The U.S. Capitol in Washington, July 20, 2017.
The U.S. Capitol in Washington, July 20, 2017.

Representatives from Twitter are due to speak Thursday with members of the House and Senate intelligence committees in connection with the ongoing probes into Russian meddling in last year's U.S. elections.

The closed-door sessions follow similar briefings earlier this month with Facebook, which has also agreed to provide lawmakers with 3,000 Russia-linked ads involving divisive social and political issues that were placed on its platform.

The committees are examining the spread of false news stories and whether anyone in the United States aided in targeting content to certain users. In the case of Twitter, that includes examining so-called bot accounts that are set up to quickly and automatically spread information.

"Twitter deeply respects the integrity of the election process, a cornerstone of all democracies, and will continue to strengthen our platform against bots and other forms of manipulation that violate our Terms of Service," the company said in a statement, while noting it is cooperating with the investigation.

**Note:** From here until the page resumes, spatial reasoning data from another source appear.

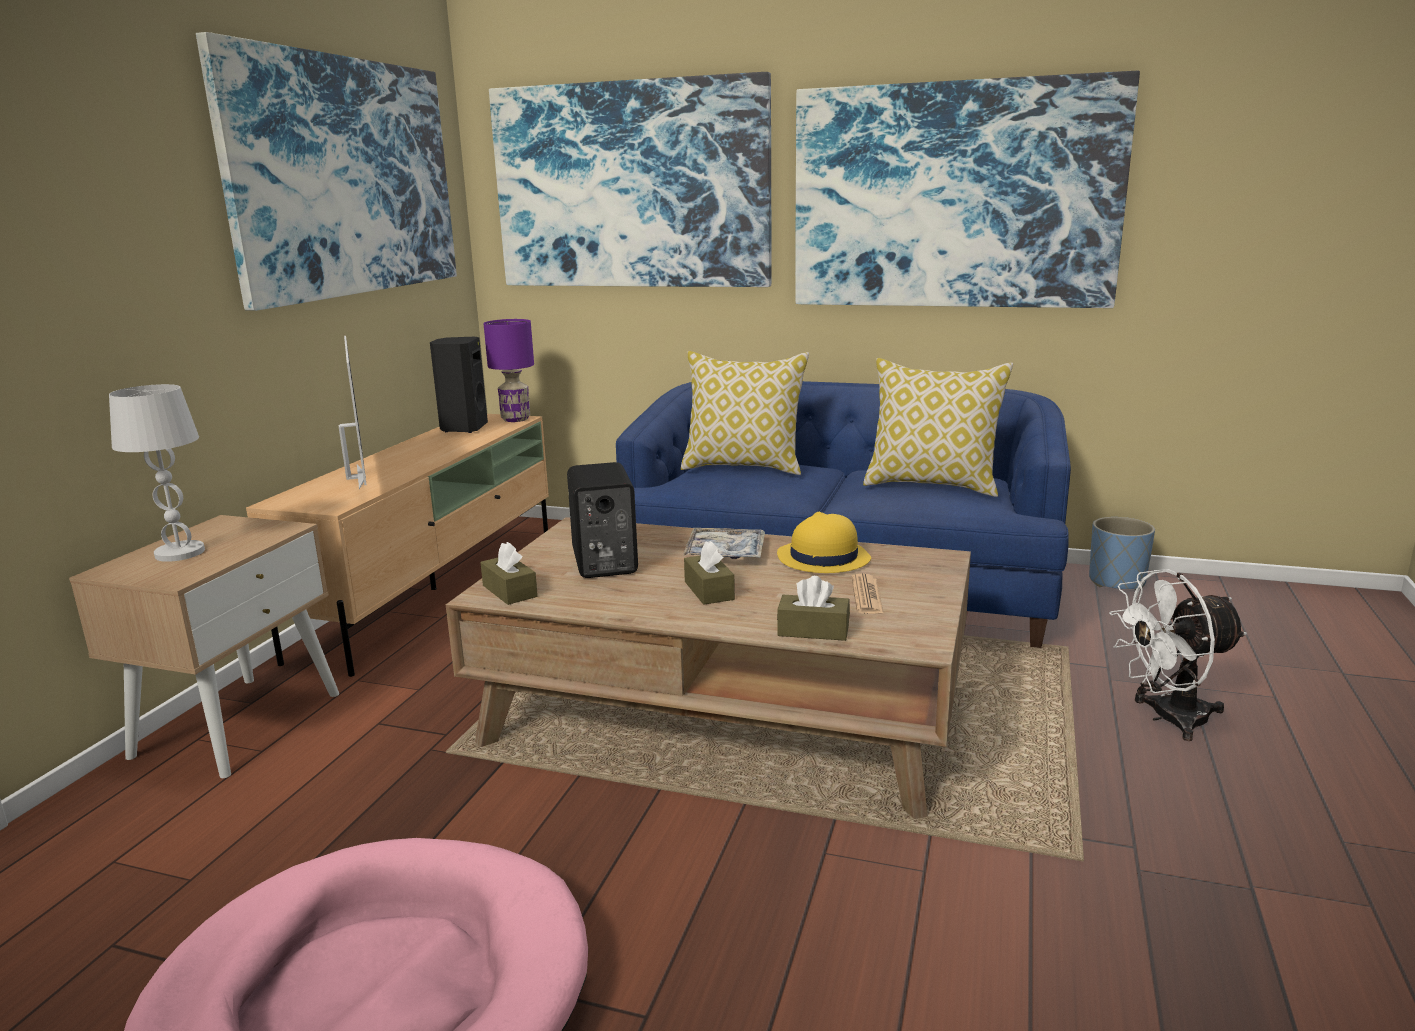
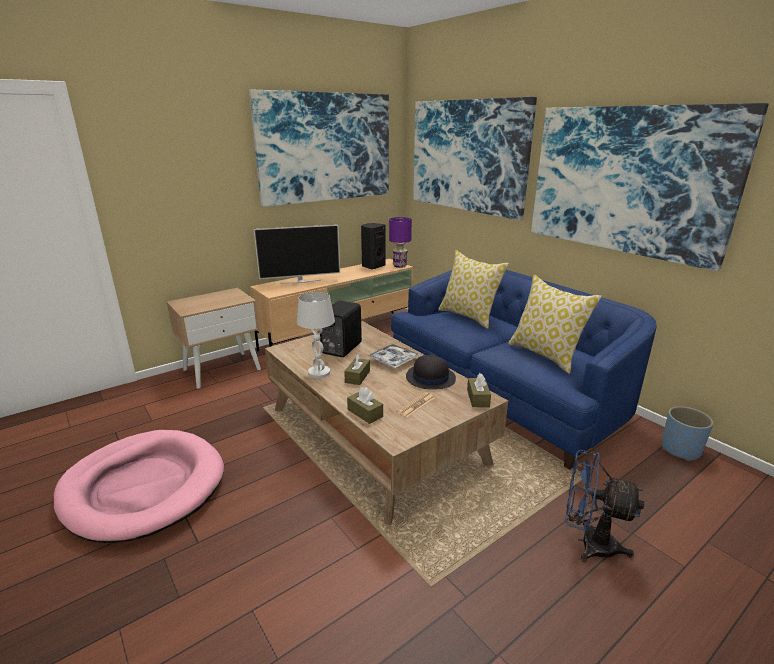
camera: 35 degrees right, 5 degrees up
(179, 553) = (203, 300): white table lamp -> white table lamp (319, 372)
(356, 477) = (300, 281): television -> television turned 60 degrees clockwise
(509, 591) = (291, 350): brown tissue box -> brown tissue box (478, 398)
(823, 558) = (430, 378): yellow hat -> black hat
(1167, 718) = (588, 543): white fan -> blue fan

The meetings with technology companies have so far been closed to the public, but both the House and Senate intelligence committees are planning to hold public hearings about the use of online tools in connection with efforts to influence the election.

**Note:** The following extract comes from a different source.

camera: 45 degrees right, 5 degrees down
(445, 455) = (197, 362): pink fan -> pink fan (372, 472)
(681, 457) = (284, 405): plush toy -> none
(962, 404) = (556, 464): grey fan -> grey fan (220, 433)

The committees have invited Facebook, Twitter and Google's parent company, Alphabet, to appear, with the House panel planning to hold its hearing in October and the Senate committee in early November.

Boost Trump, hurt Clinton

U.S. intelligence agencies said in a report earlier this year that it was their assessment Russian President Vladimir Putin ordered an influence campaign aimed at the U.S. election in order to boost President Donald Trump's chance of winning while hurting the campaign of Democratic challenger Hillary Clinton.

Hillary Clinton pauses as she addresses her staff
FILE - Hillary Clinton pauses as she addresses her staff and supporters about the results of the U.S. election at a hotel in the Manhattan borough of New York, Nov. 9, 2016.

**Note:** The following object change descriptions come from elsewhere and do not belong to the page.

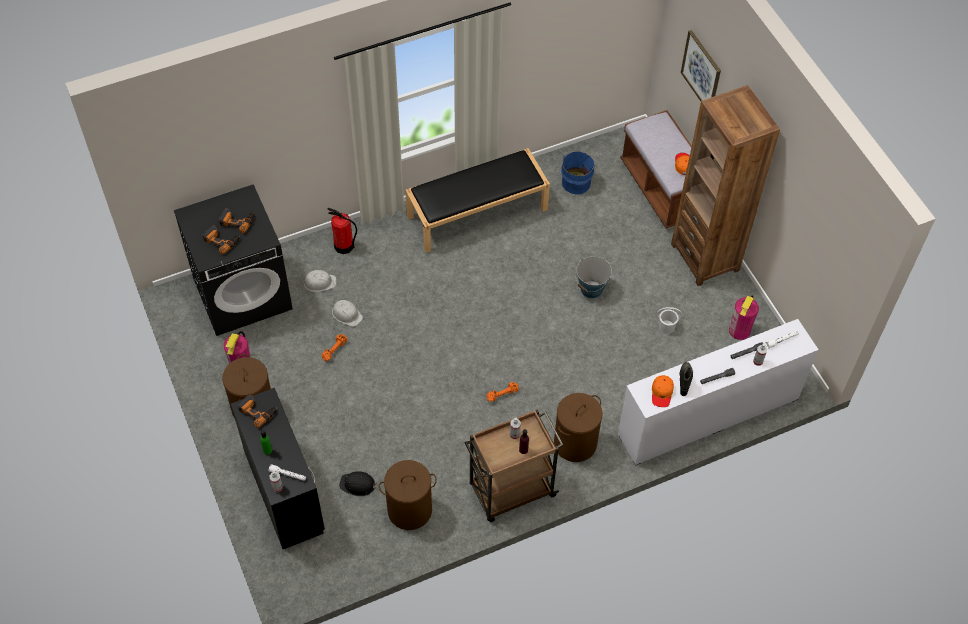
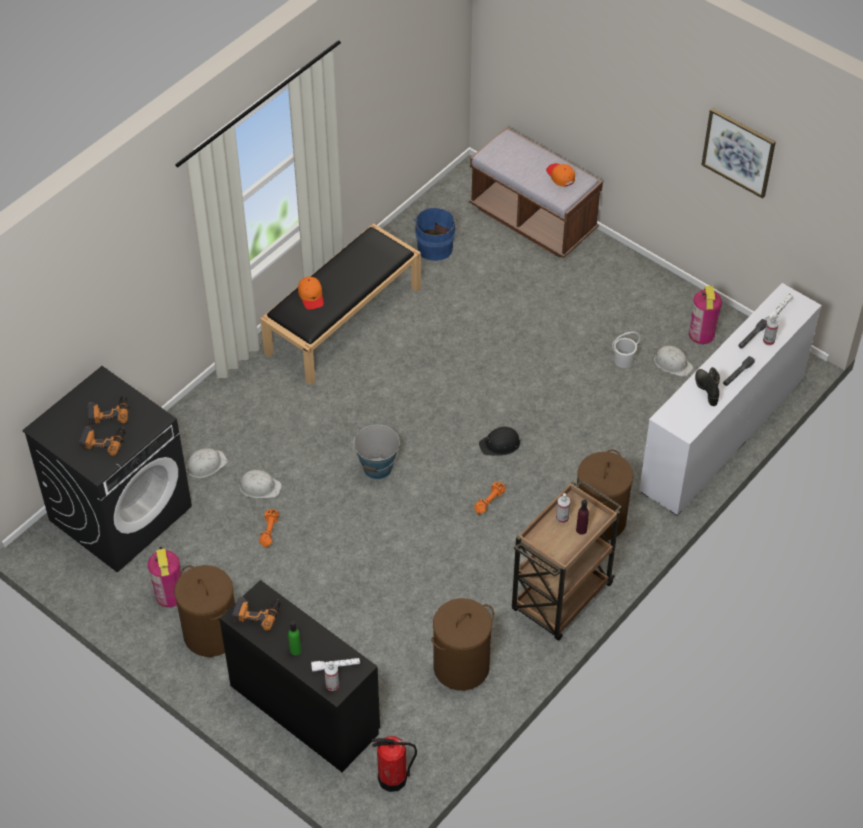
camera: 25 degrees left, 5 degrees down
(344, 246) = (210, 414): fire extinguisher -> fire extinguisher (393, 779)
(358, 485) = (386, 665): black hard hat -> black hard hat (500, 444)
(591, 289) = (520, 353): bucket -> bucket (377, 468)
(662, 393) = (691, 412): orange cap -> orange cap (311, 296)
(701, 71) = (551, 58): picture -> picture (738, 152)
(703, 344) = (672, 363): none -> white hard hat
(705, 257) = (620, 273): brown bookcase -> none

Trump has expressed skepticism of the conclusion, including in July saying, "I think it could very well have been Russia, but I think it could well have been other countries, and I won't be specific."

The president, who has frequently criticized the media, on Wednesday used Twitter to suggest Facebook worked with television news companies and top U.S. newspapers to work against him during the election.

Reaction from Facebook CEO

"Trump says Facebook is against him. Liberals say we helped Trump. Both sides are upset about ideas and content they don't like. That's what running a platform for all ideas looks like," Facebook CEO Mark Zuckerberg said in a response to Trump's tweet.

FILE - Facebook CEO Mark Zuckerberg speaks during
FILE - Facebook CEO Mark Zuckerberg speaks during the Samsung Galaxy Unpacked 2016 event on the eve of the Mobile World Congress wireless show, in Barcelona, Spain, Feb. 21, 2016.

"After the election, I made a comment that I thought the idea misinformation on Facebook changed the outcome of the election was a crazy idea," Zuckerberg added. "Calling that crazy was dismissive and I regret it. This is too important an issue to be dismissive. But the data we have has always shown that our broader impact — from giving people a voice to enabling candidates to communicate directly to helping millions of people vote — played a far bigger role in this election."